Page 127 of The Turncoat King
“Rangar’s told them we’ve decimated the Jatan border units and taken the hills and the flares. They may have decided it was too dangerous to trust we hadn’t taken Bartolo, or maybe they’d heard we had, and that lent veracity to his story.”
“They’ve taken Ava, and they’ve destroyed everything that would slow them down.” Oscar slid off his horse and led her to the river bank to let her drink.
Luc looked over the river, but there was no obvious route that he could see.

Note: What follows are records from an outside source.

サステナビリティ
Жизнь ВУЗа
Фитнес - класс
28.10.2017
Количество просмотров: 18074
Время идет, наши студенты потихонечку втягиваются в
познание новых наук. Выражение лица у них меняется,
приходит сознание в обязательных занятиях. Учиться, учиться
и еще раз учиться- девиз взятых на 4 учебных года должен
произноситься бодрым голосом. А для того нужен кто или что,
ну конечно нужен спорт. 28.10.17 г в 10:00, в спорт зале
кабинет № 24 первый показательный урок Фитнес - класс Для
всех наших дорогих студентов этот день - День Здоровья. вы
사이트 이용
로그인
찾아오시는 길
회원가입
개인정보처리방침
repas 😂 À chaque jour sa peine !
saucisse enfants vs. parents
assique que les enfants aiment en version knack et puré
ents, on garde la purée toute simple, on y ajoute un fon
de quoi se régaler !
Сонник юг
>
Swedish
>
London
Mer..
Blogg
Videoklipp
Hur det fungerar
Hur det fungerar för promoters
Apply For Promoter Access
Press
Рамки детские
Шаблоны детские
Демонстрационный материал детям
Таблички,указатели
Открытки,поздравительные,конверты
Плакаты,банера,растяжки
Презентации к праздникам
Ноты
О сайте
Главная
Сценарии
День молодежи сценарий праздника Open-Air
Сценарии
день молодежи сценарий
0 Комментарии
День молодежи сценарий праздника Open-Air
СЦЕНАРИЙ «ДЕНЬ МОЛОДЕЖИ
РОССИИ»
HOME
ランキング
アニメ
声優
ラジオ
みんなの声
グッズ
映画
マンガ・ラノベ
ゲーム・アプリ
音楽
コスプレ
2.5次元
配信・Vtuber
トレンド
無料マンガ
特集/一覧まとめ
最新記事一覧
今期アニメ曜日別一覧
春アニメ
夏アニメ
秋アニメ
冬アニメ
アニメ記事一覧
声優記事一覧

They’d split up, breaking into groups to make themselves a more difficult target, and Ava could be in any one of those units.
Finding her would be impossible.
Except he knew where they would be taking her, and he had long been planning to go there himself.
“Where is she, do you think?” Oscar came to stand beside him.
“Not sure where she is now, but I know where she’ll be by tonight, or tomorrow morning.”
“Fernwell?”
He nodded. “Fernwell.”
“So what do we do?” Oscar eyed the river as if expecting Luc to say they needed to cross and give chase.
“We go down to Bartolo, make sure we have actually taken it, and wait for the general. She won’t be far behind.”
And then they would march on Fernwell, and get his lover back.
Chapter 37
There was a delay in her getting brought to the palace.
Ava gathered it was because Rangar wasn’t initially believed.
She didn’t blame whoever had dismissed his story as farfetched, because it was—a mixture of half-truths and outright lies that somehow pointed most of the blame at the murdered Captain Farr.
She clung to the idea it was lies layered on lies, because he had also told her that he had burned Luc and the others with flare fire, and she refused to believe it.
Refused.
Someone eventually believed him, though. And now they were scrambling.
She could hear the panic in the voices of those around him.
They were in trouble, and she wondered how Herron had heard she was here.
The Queen’s Herald would not react well to the idea that his prize possession had been under his nose for two days and he hadn’t known it.
“You’re sure it’s the princess?” Whoever was in charge sounded like he didn’t want to produce her, only to find she wasn’t the one all the fuss was about, but didn’t want to refuse to bring her to the palace, either.
He walked to the cell and stared at her.
She stared back.
“All right, she looks very like the drawing.” There was relief in his voice. “Although she looks like she’s been mistreated. What did you do to her?”
It was what they hadn’t done that was the problem. They hadn’t given her access to her needle and thread, or the squares of fabric in her cloak pocket.
She had been tied over a horse for the first part of her journey, then in metal cuffs since the river, her hands tied above her head in the little cart they had transported her in.
When they’d entered Fernwell, Rangar had been directed to one of the military barracks, and they had taken her cloak away when they’d thrown her into the cell.
Standard practice, it seemed, not an indication that they knew her secrets.